Another problem is the existence of old underground mining sites which cause buildings to crumble, forests to dehydrate and dry areas to unexpectedly become damp - all results of setting the delicate system of underground water and layers of rock off balance.

To ensure an efficient transportation system is not an easy task either. GOP's roads have shown to be unprepared for the automobile boom of recent years. The result has been notorious traffic jams and heavy transport travelling straight through cities instead being directed into (non-existing) outside rings. The region's only motorway is from Katowice to Cracow. Construction of others is progressing much too slowly. As most of the world's public transport systems, GOP's internal transportation network (buses and trams) has never been profitable, but whereas the bus network is managed as a whole, trams are administered separately by each of the region's 23 cities. This causes chaos in the distribution of funds, and since the government's contribution is uncertain, it is feared that the tram network might be liquidated.

Travelling by tram, one will notice the omnipresent blocks of flats, marring the surrounding landscape more than any of the industrial sites (the latter actually have a certain charm). Built according to the "the faster the better" rule, this architecture is definitely not here to stay, due to a short life expectancy, made even shorter by the disadvantageous environmental conditions of polluted air and shaky ground. What will happen once these structures are past their expiration date? No one dares to ask, but some future governor will no doubt add this to his/her agenda. The obvious solution is to at least improve the pre-fabs so that they will last longer, but there are no funds for this, let alone for building new municipal housing estates.

On the brighter side, there is interesting architecture to be found in Silesia, both old and new. Contrary to yet another common stereotype about GOP, the region is not merely a 100-year-old human settlement; some cities, such as Gliwice, date back to the 13th century, and architectural testaments to this remain. New architecture is perhaps best exemplified by the Silesian Library, an extraordinary construction, housing one of Europe's most state-of-the-art libraries.

Certain other buildings, however, are already being closed down or torn down.
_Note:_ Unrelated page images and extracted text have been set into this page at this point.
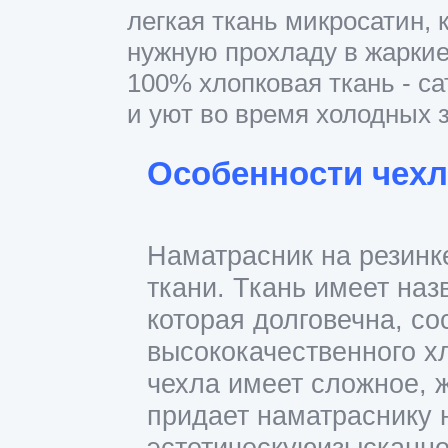
легкая ткань микросатин, 
нужную прохладу в жаркие
100% хлопковая ткань - са
и уют во время холодных 
Особенности чехл
Наматрасник на резинк
ткани. Ткань имеет наз
которая долговечна, с
высококачественного х
чехла имеет сложное, 
придает наматраснику 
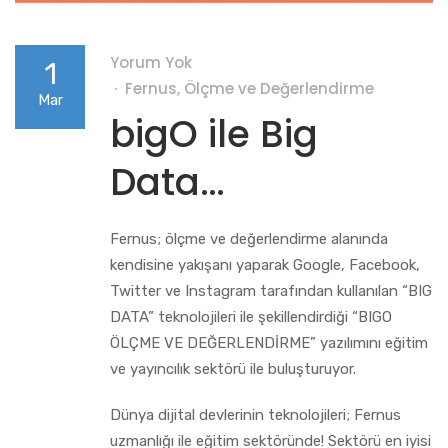
Yorum Yok
1
Fernus
,
Ölçme ve Değerlendirme
Mar
bigO ile Big
Data…
Fernus; ölçme ve değerlendirme alanında
kendisine yakışanı yaparak Google, Facebook,
Twitter ve Instagram tarafından kullanılan “BIG
DATA” teknolojileri ile şekillendirdiği “BIGO
ÖLÇME VE DEĞERLENDİRME” yazılımını eğitim
ve yayıncılık sektörü ile buluşturuyor.
Dünya dijital devlerinin teknolojileri; Fernus
uzmanlığı ile eğitim sektöründe! Sektörü en iyisi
Theses are the profitless coal mines. And while the buildings themselves (or the free space left after them) may be used for commercial purposes, the people who once worked in them who are scheduled to be laid-off cannot be simply put on the dole. The government's plan is to provide special funds for the miners affected by restructuralisation (some of them have received payment already), but not everyone is willing to leave their workplace after 30-odd years spent there. Social tension mounts; a vivid example of this was the recent hunger strike begun by a group of miners from the Siersza coal mine, who were protesting against its closure. If one had to pin down the chief problem of the area, then social tensions brought on by GOP's loss of its defining characteristic as an area of heavy industry would have to take first place.
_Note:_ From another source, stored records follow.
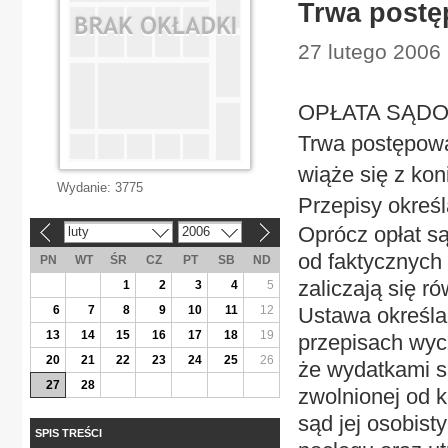
Trwa postę
27 lutego 2006
OPŁATA SĄDO
Trwa postępowa
wiąże się z ko
Wydanie:
3775
Przepisy okreś
Oprócz opłat są
luty
2006
«
»
od faktycznych
PN
WT
ŚR
CZ
PT
SB
ND
zaliczają się r
1
2
3
4
5
6
7
8
9
10
11
12
Ustawa określa
13
14
15
16
17
18
19
przepisach wycz
20
21
22
23
24
25
26
że wydatkami s
27
28
zwolnionej od 
sąd jej osobist
SPIS TREŚCI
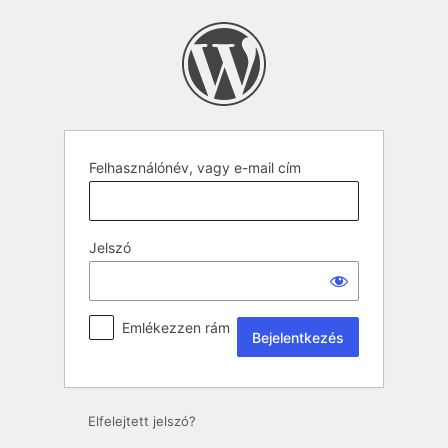
Felhasználónév, vagy e-mail cím
Jelszó
Emlékezzen rám
Elfelejtett jelszó?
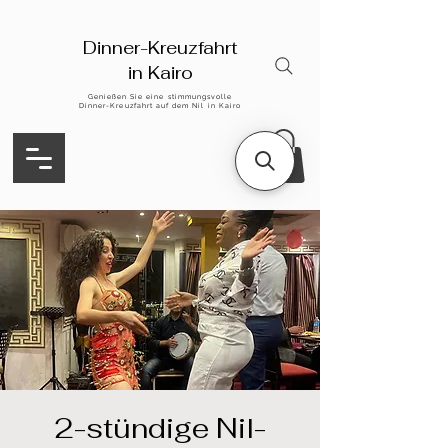
Dinner-Kreuzfahrt
in Kairo
Genießen Sie eine stimmungsvolle
Dinner-Kreuzfahrt auf dem Nil in Kairo
2-stündige Nil-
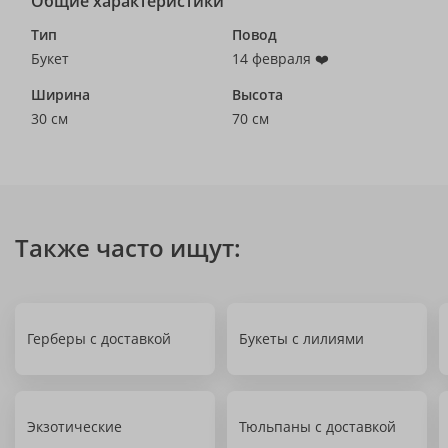
Общие характеристики
Тип
Повод
Букет
14 февраля ❤️
Ширина
Высота
30 см
70 см
Также часто ищут:
Герберы с доставкой
Букеты с лилиями
Экзотические
Тюльпаны с доставкой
So, which new features will GOP acquire? With a huge potential market of 4 million people, it has already become a very attractive place. In 1997, a ranking of Polish cities most attractive for investors, published by the Warsaw Business Journal, GOP cities occupied seven out of the ten top positions. A shift is under way from heavy, non-ecological coal mining and related industries to modern services and lighter, more precise branches of production (such as car manufacturing). It may be tough to wave goodbye to the ethos of hard work which many people associate too narrowly with the industrial past. On the other hand, this ethos could prove to be useful when hard work will be needed again to build a different future.